§ **WHAT THE EXERCISE ASKS**: Retype everything in the backpropagation text, from "So going to" down to "examples at once.", with no alteration.

*** PROVIDED TEXT

Compare these result to what you would get when using the chain rule, just for single numbers (lets assume we have just one neuron in each layer):

\begin{align}
a &= \sigma(z) = \sigma(wa_\mathrm{prev} + b)
\\
\rightarrow \frac{\partial L}{\partial z} &= \frac{\partial L}{\partial a}\frac{\partial a}{\partial z} = \frac{\partial L}{\partial a} \sigma'
\\
\frac{\partial L}{\partial w} &= \frac{\partial L}{\partial z}\frac{\partial z}{\partial w} = \frac{\partial L}{\partial z} a
\\
\frac{\partial L}{\partial b} &= \frac{\partial L}{\partial z}\frac{\partial z}{\partial w} = \frac{\partial L}{\partial z}
\\
\frac{\partial L}{\partial a_\mathrm{prev}} &= \frac{\partial L}{\partial z}\frac{\partial z}{\partial w} = \frac{\partial L}{\partial z} w
\end{align}

<div class="alert alert-block alert-info">
Side remark: this can be better generalized using a formalism with "vector-jacobian-products" (backpropagation) or "jacobian-vector-products" (forward accumulation) and works in general for any directed acyclic computation graph that is composed of differentiable operations. If you want to know more, have a look at <a href="https://github.com/lukasheinrich/pyhep2020-autodiff-tutorial">this nice tutorial</a>.
</div>

So going to multiple neurons per layer essentially means replacing weights by the weight matrices and biases and outputs by the bias and output vectors (need to figure out how to transpose them correctly). In the implementation below each output array has an additional dimension that corresponds to the index of the training example - that way we can efficiently calculate the gradient for all training examples at once.

******
*** DATASET

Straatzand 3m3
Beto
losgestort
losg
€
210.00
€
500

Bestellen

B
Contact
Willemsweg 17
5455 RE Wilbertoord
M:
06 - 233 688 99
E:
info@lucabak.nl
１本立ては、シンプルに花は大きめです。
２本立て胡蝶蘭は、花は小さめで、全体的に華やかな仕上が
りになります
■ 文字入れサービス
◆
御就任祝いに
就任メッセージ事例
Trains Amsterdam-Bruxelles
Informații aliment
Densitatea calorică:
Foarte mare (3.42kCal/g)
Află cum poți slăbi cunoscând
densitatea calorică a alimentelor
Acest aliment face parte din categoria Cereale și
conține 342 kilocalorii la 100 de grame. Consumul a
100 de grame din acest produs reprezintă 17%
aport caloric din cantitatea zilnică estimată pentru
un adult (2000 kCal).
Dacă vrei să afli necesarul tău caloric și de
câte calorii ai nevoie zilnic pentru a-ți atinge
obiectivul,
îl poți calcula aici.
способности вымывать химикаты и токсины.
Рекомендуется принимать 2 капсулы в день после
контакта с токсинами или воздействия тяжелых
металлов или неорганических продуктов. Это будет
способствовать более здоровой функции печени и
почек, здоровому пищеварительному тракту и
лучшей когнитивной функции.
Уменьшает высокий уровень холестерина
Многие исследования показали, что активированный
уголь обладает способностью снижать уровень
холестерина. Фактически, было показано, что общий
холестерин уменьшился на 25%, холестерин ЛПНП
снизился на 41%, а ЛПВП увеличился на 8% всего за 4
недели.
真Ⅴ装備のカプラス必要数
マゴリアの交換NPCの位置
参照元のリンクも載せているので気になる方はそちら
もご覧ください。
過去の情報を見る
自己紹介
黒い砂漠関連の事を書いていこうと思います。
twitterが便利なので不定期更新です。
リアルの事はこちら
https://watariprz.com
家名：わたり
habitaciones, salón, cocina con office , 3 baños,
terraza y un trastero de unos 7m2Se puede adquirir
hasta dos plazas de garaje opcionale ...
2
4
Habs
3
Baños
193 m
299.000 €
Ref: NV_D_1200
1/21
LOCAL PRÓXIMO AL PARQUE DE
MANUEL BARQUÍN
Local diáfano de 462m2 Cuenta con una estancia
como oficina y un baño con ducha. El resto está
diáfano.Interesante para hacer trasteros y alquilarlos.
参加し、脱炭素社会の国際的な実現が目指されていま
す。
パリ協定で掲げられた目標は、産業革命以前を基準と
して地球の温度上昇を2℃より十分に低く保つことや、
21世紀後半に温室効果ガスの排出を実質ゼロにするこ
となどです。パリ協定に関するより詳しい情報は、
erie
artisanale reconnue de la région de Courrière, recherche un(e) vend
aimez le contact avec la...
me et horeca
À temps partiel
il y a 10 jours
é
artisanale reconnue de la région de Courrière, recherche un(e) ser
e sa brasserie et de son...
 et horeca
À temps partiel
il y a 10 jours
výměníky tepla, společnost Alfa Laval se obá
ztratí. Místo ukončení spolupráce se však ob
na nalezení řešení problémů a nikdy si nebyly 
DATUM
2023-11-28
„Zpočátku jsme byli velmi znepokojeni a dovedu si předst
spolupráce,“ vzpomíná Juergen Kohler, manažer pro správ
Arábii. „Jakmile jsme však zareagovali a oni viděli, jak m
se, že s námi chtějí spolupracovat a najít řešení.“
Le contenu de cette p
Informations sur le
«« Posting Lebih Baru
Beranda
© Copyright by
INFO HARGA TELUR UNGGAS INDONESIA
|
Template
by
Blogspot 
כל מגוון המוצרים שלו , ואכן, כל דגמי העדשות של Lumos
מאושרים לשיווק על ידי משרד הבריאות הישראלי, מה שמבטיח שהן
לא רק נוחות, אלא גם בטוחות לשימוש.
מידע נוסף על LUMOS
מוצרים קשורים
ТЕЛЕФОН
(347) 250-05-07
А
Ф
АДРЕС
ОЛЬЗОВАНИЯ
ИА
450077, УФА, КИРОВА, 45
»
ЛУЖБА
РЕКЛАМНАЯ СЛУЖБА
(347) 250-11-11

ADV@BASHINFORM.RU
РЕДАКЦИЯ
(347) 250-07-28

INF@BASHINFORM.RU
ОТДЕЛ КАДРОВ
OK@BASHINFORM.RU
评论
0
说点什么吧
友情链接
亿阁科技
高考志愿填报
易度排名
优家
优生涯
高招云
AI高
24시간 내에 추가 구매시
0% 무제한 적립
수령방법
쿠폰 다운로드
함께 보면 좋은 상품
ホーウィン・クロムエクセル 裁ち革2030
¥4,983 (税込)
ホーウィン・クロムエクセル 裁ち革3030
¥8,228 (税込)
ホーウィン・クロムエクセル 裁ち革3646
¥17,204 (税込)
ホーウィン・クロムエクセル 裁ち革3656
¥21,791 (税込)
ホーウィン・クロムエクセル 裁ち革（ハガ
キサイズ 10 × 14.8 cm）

******

§ **TASK RESPONSE**:
So going to multiple neurons per layer essentially means replacing weights by the weight matrices and biases and outputs by the bias and output vectors (need to figure out how to transpose them correctly). In the implementation below each output array has an additional dimension that corresponds to the index of the training example - that way we can efficiently calculate the gradient for all training examples at once.